We used the GTEx database to examine eQTL of signiicant variants and suggestive variants in each locus. Unfortunately, no eQTL was found in the lead significant variants (Table S3). Then we extended the candidates for including suggestive variants whose p value was less than 1.0 × 10–5, and also that has strong LD against each significant SNP (r2 > 0.2). There are significant eQTL of NMNAT1P1 pseudo-gene on TSHR gene locus in rs17111387, rs74771569, rs78176261, which three SNPs had strong LD against rs116622332 (the lead variant in Chromosome 14). Though NMNAT1P1 itself is a pseudo-gene, many significant eQTL variants are also shared with TSHR and NMNAT1P1. Additionally, about the genes around every lead variant, we can find the consistency between the peak of Manhattan plot and the peak of eQTL information about TSHR in thyroid (Fig. 3). That means there is a probability that rs116622332 allele on chromosome 14, affects TSHR and NMNAT1P1 expression in thyroid. eQTL analysis identified that rs77317344 ,which is in strong LD with rs14237900 (the lead variant in Chromosome 13), affects the expression of COG3. We cannot find other significant information in eQTL analysis about the other genes.

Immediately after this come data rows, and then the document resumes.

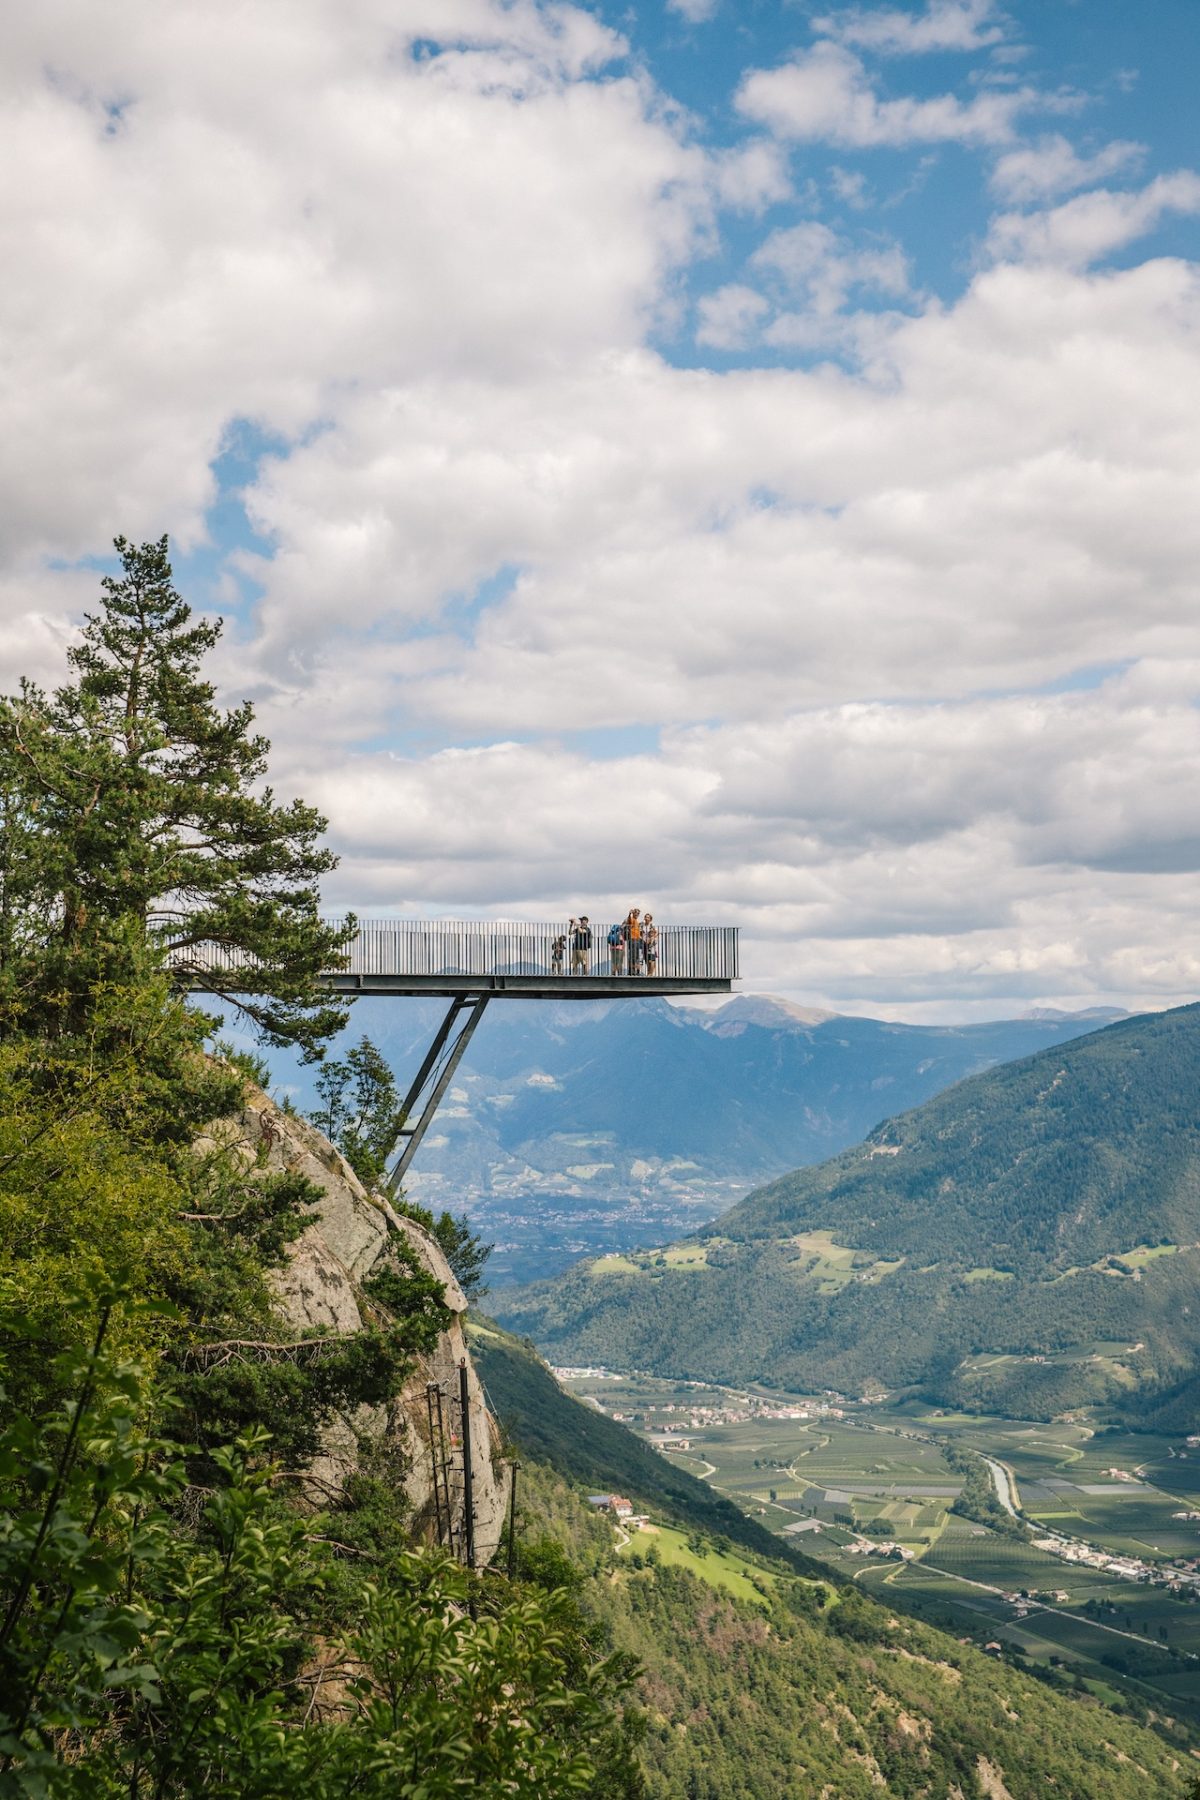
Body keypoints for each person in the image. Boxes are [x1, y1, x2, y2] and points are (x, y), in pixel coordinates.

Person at [625, 907, 642, 973]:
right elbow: (628, 921)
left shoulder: (637, 921)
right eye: (636, 913)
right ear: (633, 913)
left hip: (637, 939)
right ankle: (631, 971)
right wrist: (629, 914)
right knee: (632, 956)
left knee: (636, 956)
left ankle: (636, 970)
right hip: (632, 939)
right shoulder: (632, 919)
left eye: (638, 913)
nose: (637, 914)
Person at [643, 912, 659, 977]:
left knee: (652, 959)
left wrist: (652, 939)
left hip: (652, 945)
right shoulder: (642, 925)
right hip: (645, 944)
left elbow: (657, 933)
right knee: (647, 960)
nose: (646, 918)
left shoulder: (652, 925)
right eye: (646, 917)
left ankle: (650, 974)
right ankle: (649, 972)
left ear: (650, 919)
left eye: (648, 917)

There are some limitations to our study. First, in this study, replication is lacking. Replication studies in other Japanese cohorts and/or other populations are required. Second, many of the individuals analyzed in our study were affected by the Great East Japan Earthquake of 2011. We should consider mental disturbance and stress caused by this big disaster as a confounding factor. To conclude, we investigated the UAE associated SNPs in the Japanese population after adjusting for age, gender, hypertension, and impaired glucose tolerance. The 18 identified SNPs were uncovered to show a statistically significant effect on the UAE. There are limited studies evaluating the association with other candidate genes that we detected. The functional and biological roles exerted by each of the SNPs/genes are required to be elucidated in further studies.